All lines with the word "grade" in the material below are required.

▸ **Records for this exercise**:
=====

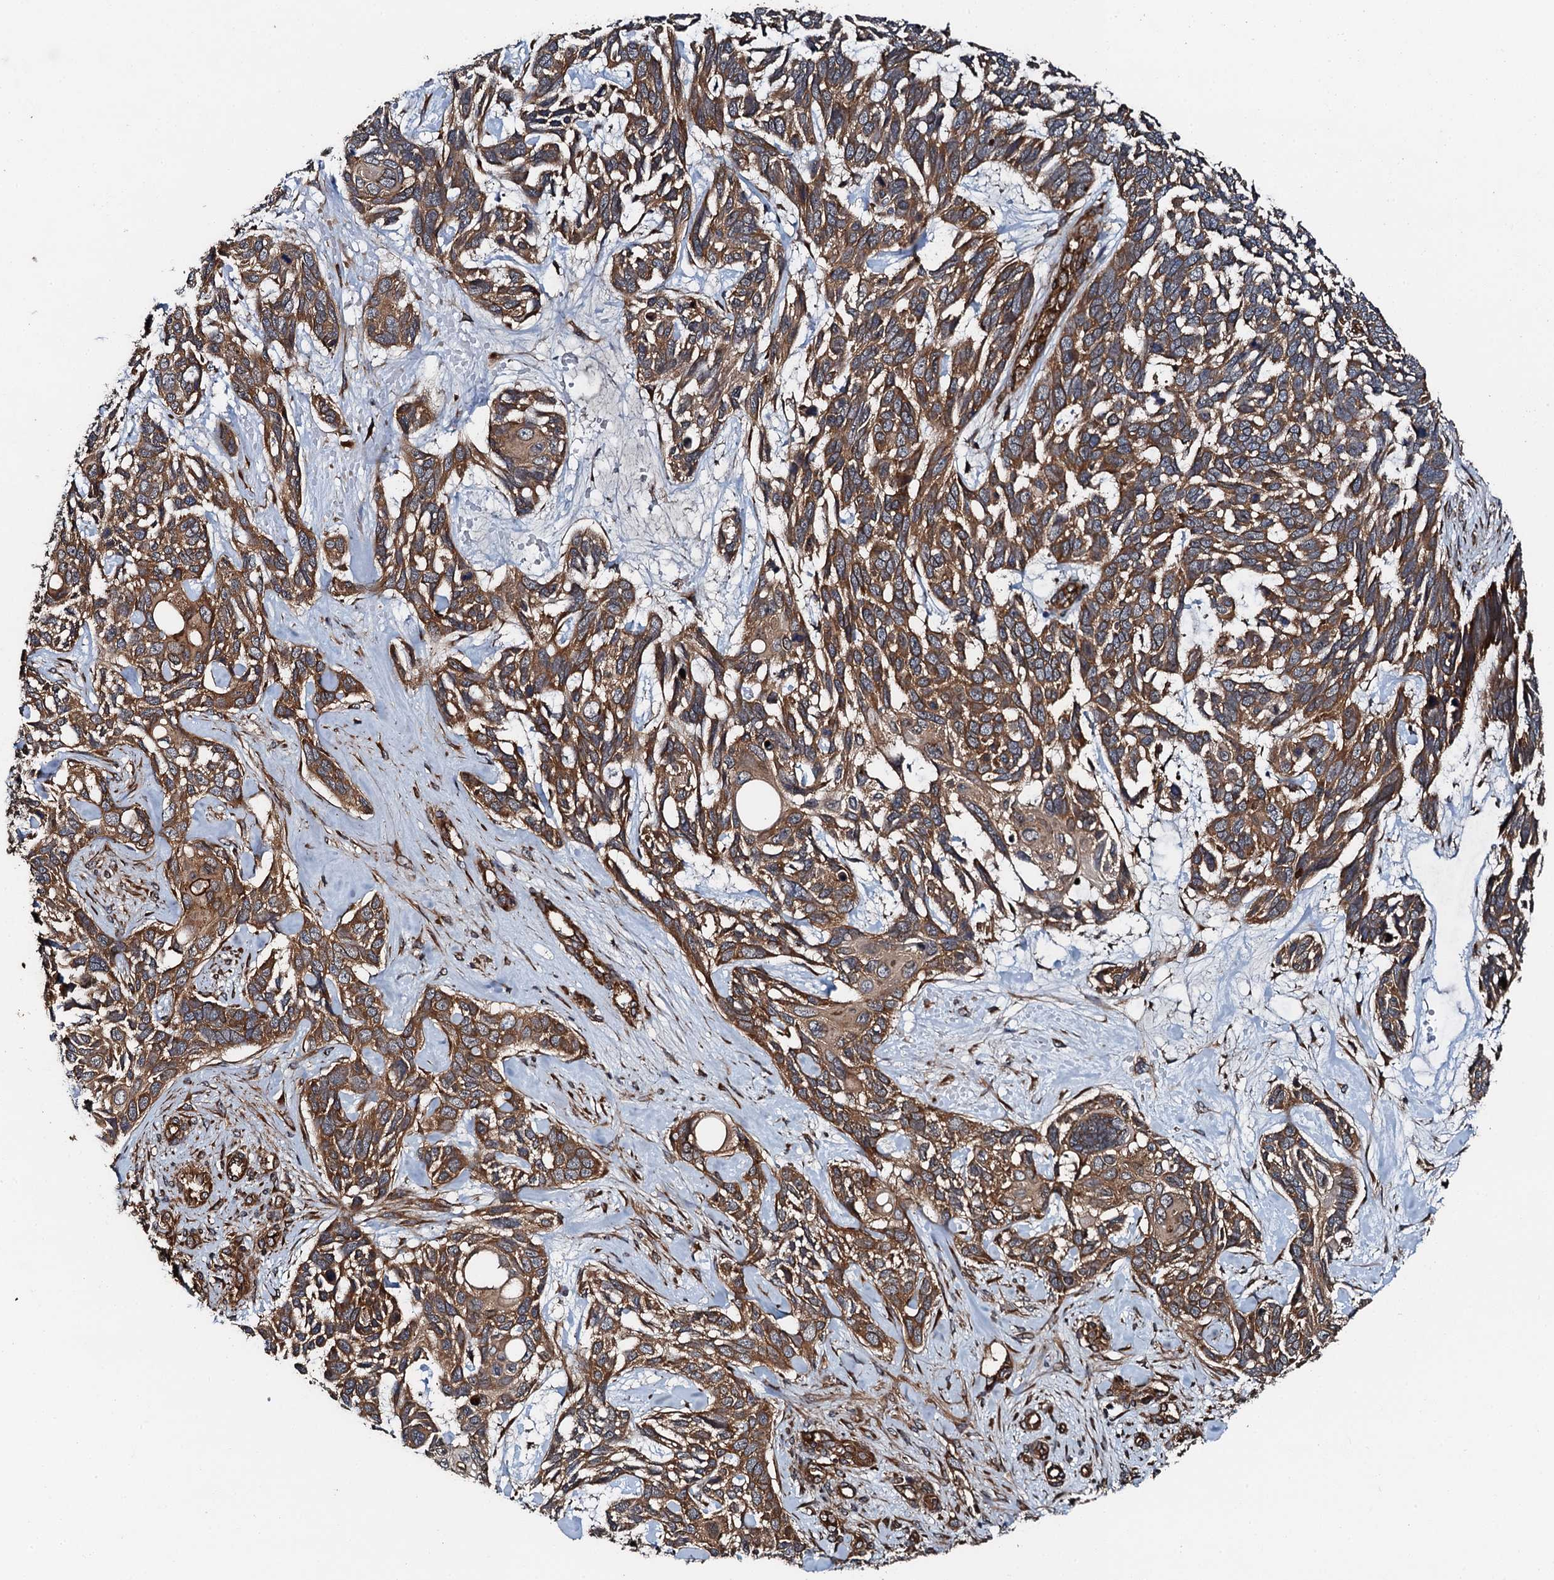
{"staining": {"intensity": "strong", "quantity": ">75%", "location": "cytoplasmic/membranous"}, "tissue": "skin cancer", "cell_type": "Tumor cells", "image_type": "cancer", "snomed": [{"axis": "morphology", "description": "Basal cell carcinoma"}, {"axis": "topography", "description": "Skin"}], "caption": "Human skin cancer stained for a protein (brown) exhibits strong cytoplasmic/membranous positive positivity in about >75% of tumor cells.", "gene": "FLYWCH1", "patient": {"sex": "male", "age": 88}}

=====

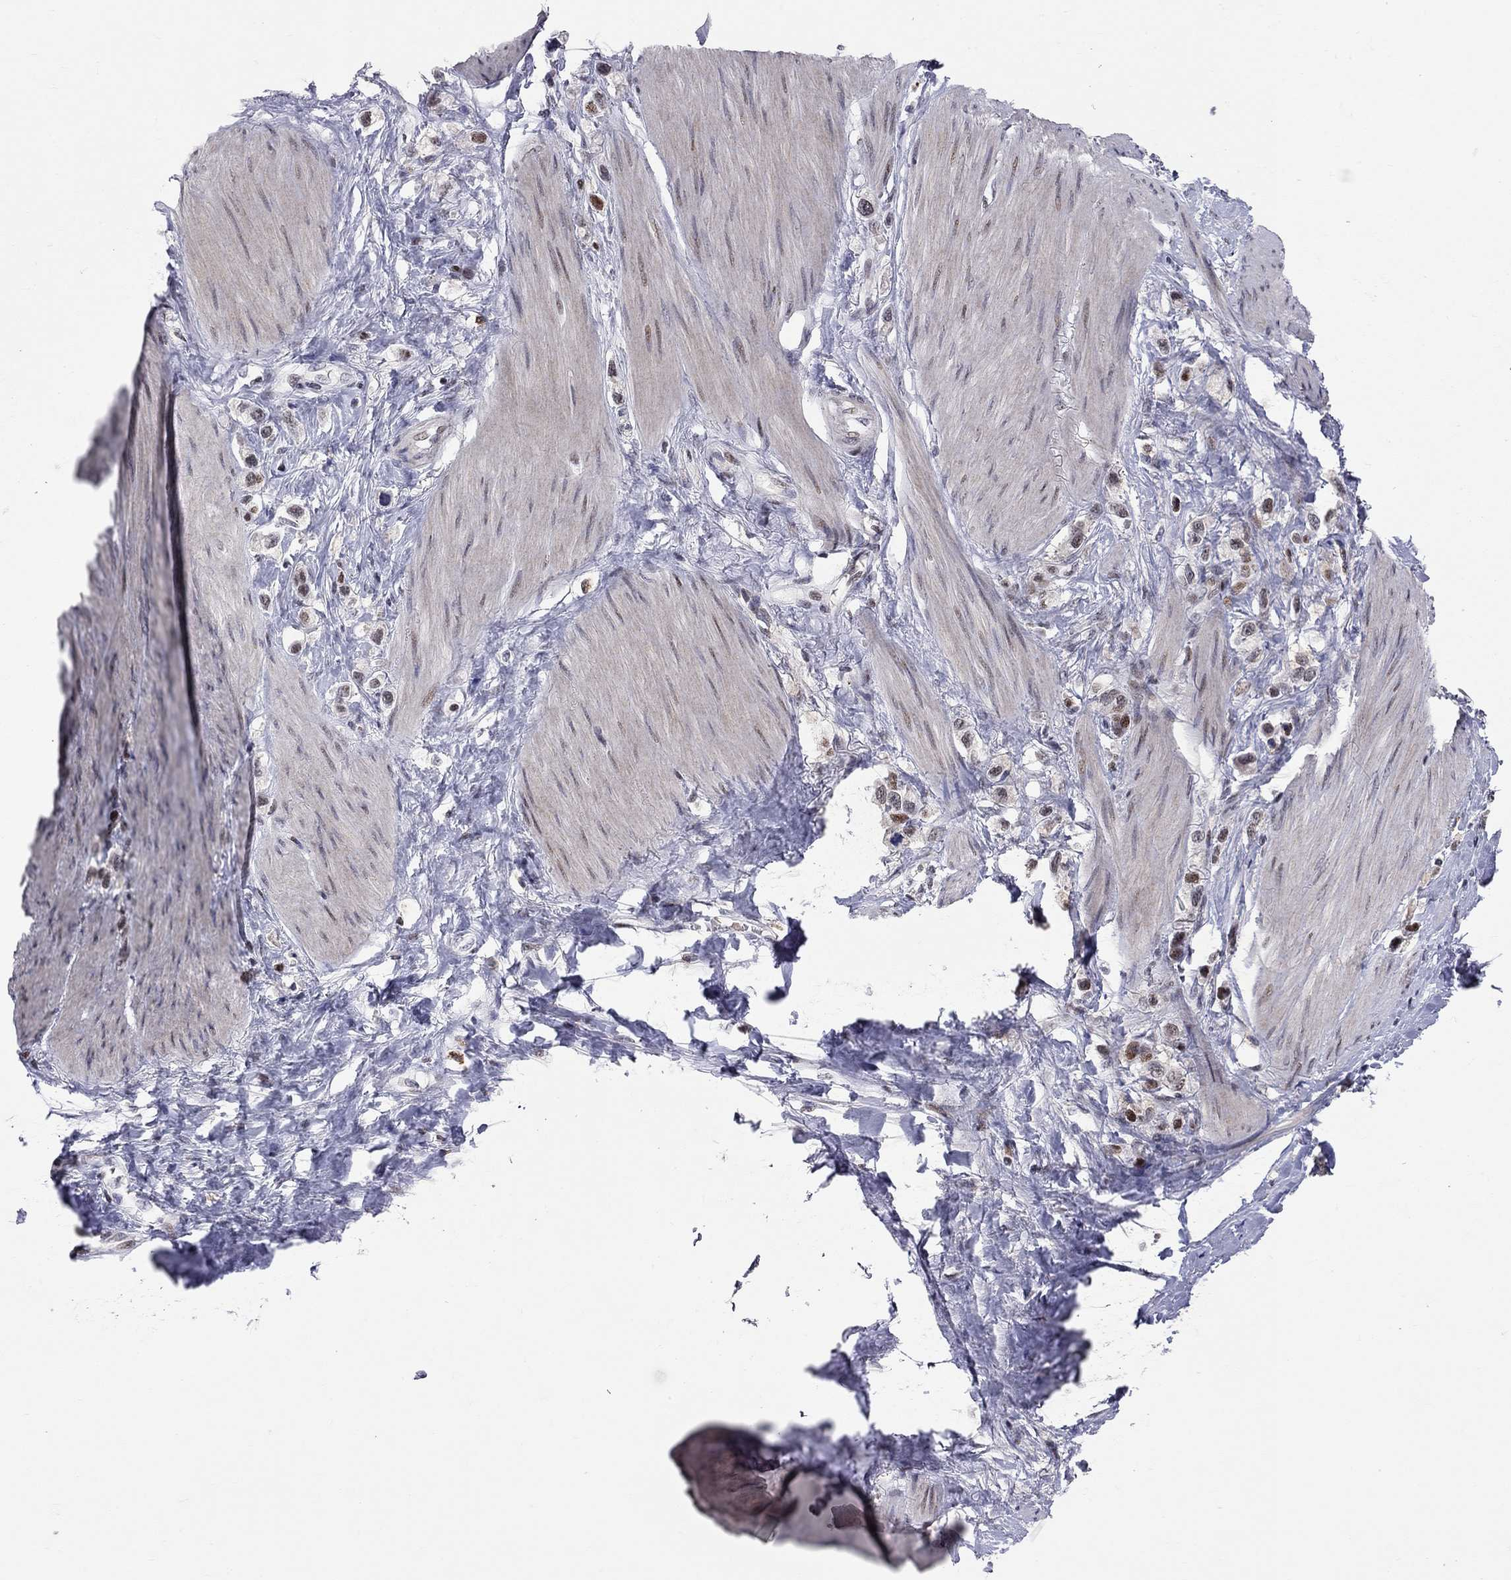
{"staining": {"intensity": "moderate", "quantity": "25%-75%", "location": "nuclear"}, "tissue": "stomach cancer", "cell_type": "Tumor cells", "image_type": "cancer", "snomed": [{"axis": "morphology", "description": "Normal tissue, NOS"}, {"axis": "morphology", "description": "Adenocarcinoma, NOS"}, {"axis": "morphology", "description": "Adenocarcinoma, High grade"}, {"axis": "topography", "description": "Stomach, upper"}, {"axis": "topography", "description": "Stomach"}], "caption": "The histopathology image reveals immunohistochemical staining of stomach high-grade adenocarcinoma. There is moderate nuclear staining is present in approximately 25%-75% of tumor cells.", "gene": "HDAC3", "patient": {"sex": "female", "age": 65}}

=====

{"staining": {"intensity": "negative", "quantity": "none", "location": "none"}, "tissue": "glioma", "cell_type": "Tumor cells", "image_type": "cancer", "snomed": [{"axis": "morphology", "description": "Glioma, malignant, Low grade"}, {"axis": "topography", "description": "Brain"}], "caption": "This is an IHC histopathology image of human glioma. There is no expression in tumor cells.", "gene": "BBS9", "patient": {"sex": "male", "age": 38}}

=====

▸ **Solution for this task**:
{"staining": {"intensity": "moderate", "quantity": "25%-75%", "location": "nuclear"}, "tissue": "stomach cancer", "cell_type": "Tumor cells", "image_type": "cancer", "snomed": [{"axis": "morphology", "description": "Normal tissue, NOS"}, {"axis": "morphology", "description": "Adenocarcinoma, NOS"}, {"axis": "morphology", "description": "Adenocarcinoma, High grade"}, {"axis": "topography", "description": "Stomach, upper"}, {"axis": "topography", "description": "Stomach"}], "caption": "The histopathology image reveals immunohistochemical staining of stomach high-grade adenocarcinoma. There is moderate nuclear staining is present in approximately 25%-75% of tumor cells.", "gene": "HDAC3", "patient": {"sex": "female", "age": 65}}
{"staining": {"intensity": "negative", "quantity": "none", "location": "none"}, "tissue": "glioma", "cell_type": "Tumor cells", "image_type": "cancer", "snomed": [{"axis": "morphology", "description": "Glioma, malignant, Low grade"}, {"axis": "topography", "description": "Brain"}], "caption": "This is an IHC histopathology image of human glioma. There is no expression in tumor cells.", "gene": "BBS9", "patient": {"sex": "male", "age": 38}}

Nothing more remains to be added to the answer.